But here’s the thing. The request didn’t leave my heart. Over and over throughout the meal I was burdened by it again, distracted from the conversation at my table.
I began to have a conversation with myself inside my head. One voice thought that I should tell my friend about this strange phenomenon. Another voice thought that it would sound like a meaningless platitude. The first voice insisted. The second argued back.
I finally settled the conversation with a plea to the Lord. If He wanted me to say something to my friend, I told Him, He would need to tell me what to say.
There was special music in the program, and I listened to the words of the songs, hoping to find a snippet I could pass along to my friend. Nothing. The Director of the organization got up and shared about the ministry. I listened to the stories, wondering if one of them was what I should pass on. Nothing. Then the keynote speaker got up to preach. And he opened up Hebrews 11 and said he was going to talk about faith.
Of course he is, the cynic in my head scoffed. It’s a fundraising banquet, they’re asking people to step out in faith and give.
From time to time, the Spirit joins the conversations in my head. He joins like He did Elijah outside the cave – not a fire, not a wind, not an earthquake, but a whisper.
He whispered, “I’ve been talking to you a lot about faith recently. Haven’t you been listening?”
The voices in my mind shut their mouths in surprise.
Finally, my soul found her voice. “You want me to tell my friend what You and I have been noodling together about faith?” she asked the Spirit. “But the prayer request was for something else entirely!”
“But we’ve been talking about faith,” the Spirit repeated. “Tell your friend about it.”
Later, in the car as I was trying to pull together my thoughts into a semblance of order for sharing, I heard the still, small voice again as the lyrics of a song played, “Share this, too.”
I wish I could say that I hear that whisper more often.

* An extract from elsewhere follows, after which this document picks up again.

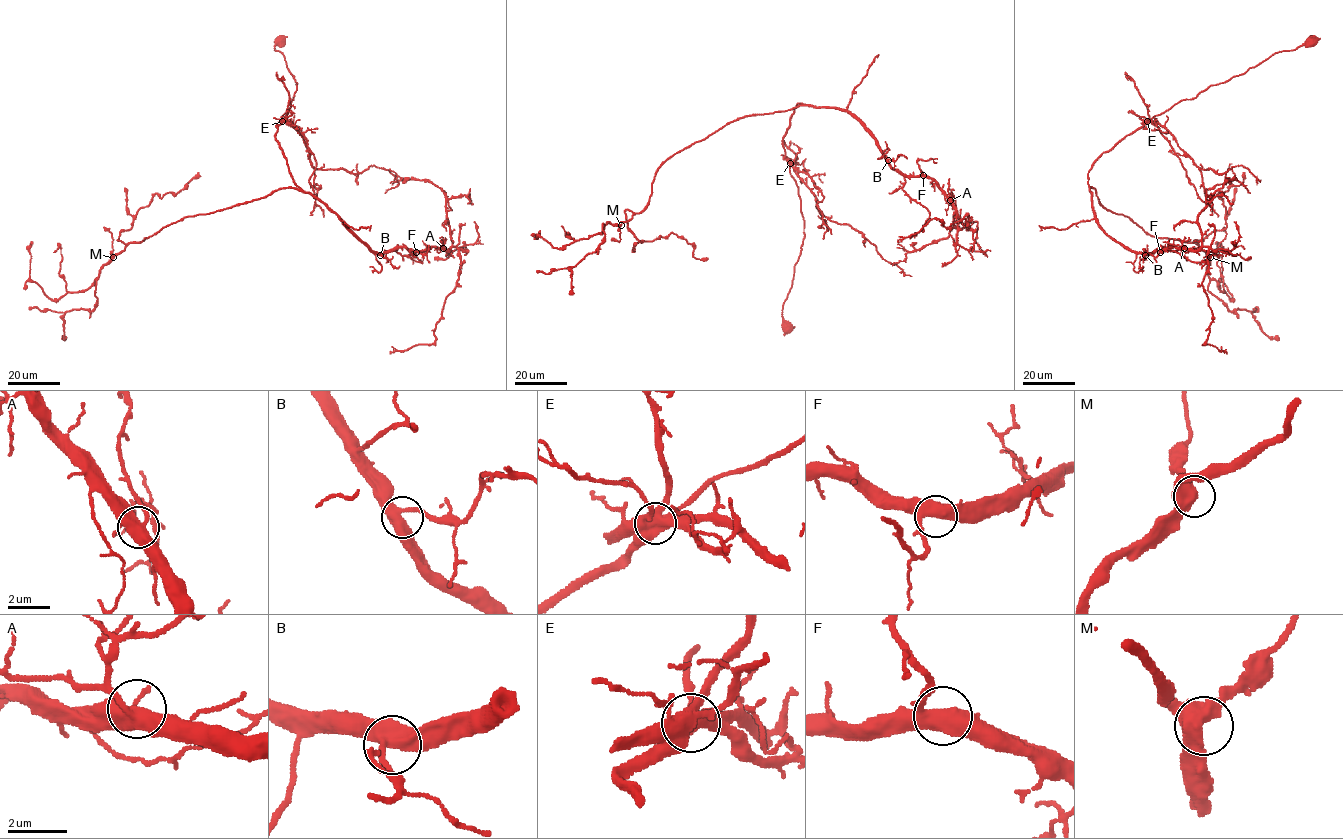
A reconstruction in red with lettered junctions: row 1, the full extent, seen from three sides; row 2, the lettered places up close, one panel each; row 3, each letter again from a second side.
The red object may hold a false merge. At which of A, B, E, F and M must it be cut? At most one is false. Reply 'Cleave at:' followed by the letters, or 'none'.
Cleave at: E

I’m sure He’s spoken, in His quiet way, plenty of times in my life—and I haven’t heard because I’ve been too caught up in the noise, or I have ignored Him because I’ve been too caught up in my inhibitions.
These have been strange days for me. After that night’s encounter with the still, small voice, I’ve had more—like I’m suddenly tuned to the right frequency. But the stranger thing for me is this: I’ve been willing to raise my hands, to shed my inhibitions and pour out my soul because He prompted me to do so.
That is so not me.
But it is lovely. And in it, I see Him.